Zeitersparnis bei Quartalsabrechnung und Rechnungswesen
Vor allem bei der Quartalsabrechnung und dem gesamten Bereich des Rechnungswesens spart die Verwaltungsmitarbeiterin viel Zeit, wenn sie nicht zusätzlich alles in der Karteikarte aufschreiben muss. So entfallen die Quartalsabschlussstriche, die nach der Abrechnung gezogen werden. Ebenso muss auf der Rückseite der Karteikarte nicht jede Rechnung und jede Zahlung notiert werden. Vor allem bei Ratenzahlungen führt dies zu viel Arbeit, aber wenig Übersicht.

Von welchen Vorteilen muss man sich verabschieden?
Die Karteikarte ist für diejenigen, die schon lange mit ihr arbeiten, etwas sehr Vertrautes. Oft reicht ein kurzer Blick in die Karte des Patienten und der Behandler ist auf dem Laufenden.
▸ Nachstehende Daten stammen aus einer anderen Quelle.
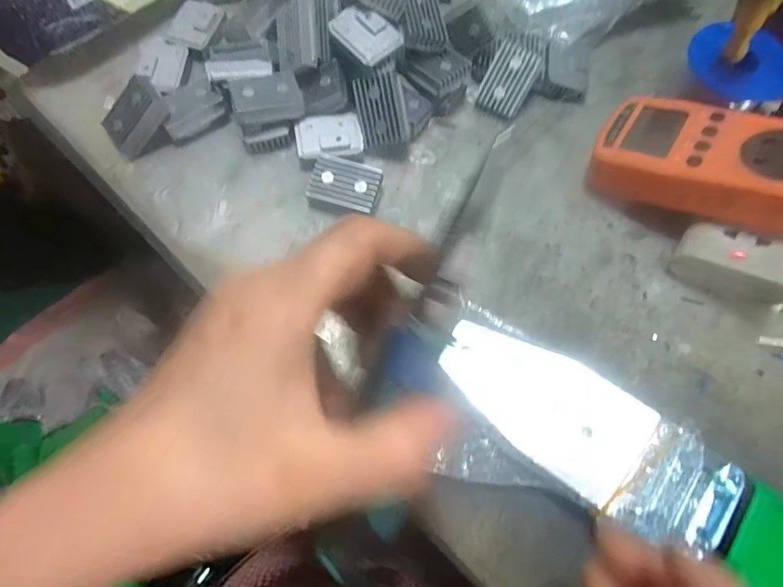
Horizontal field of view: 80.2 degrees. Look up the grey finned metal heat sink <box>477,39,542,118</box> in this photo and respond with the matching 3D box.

Die Art, wie die Praxis Behandlungen jahrelang dokumentiert hat, ist einem so in Fleisch und Blut übergegangen, dass sowohl die Dokumentation als auch das Erfassen des gesamten Behandlungsverlaufs sehr schnell geht. An der Schrift erkennt man oft, wer was aufgeschrieben hat. Stellt die Praxis auf den PC um, fehlt das vertraute Dokumentationsbild. Man hat auch „nichts mehr in der Hand“. Das fühlt sich zunächst ungewohnt an und macht gelegentlich unsicher. Meistens befinden sich sämtliche Unterlagen des Patienten in der Karteikarte. So sind Röntgenbilder, Arztbriefe, Anamnesebögen etc. schnell zur Hand. Ist die Karteikarte abgeschafft, müssen solche Formulare in Ordner verteilt – oder besser – eingescannt und dem Patienten zugeordnet werden. Für die konventionellen Röntgenbilder muss ein Ablagesystem geschaffen werden.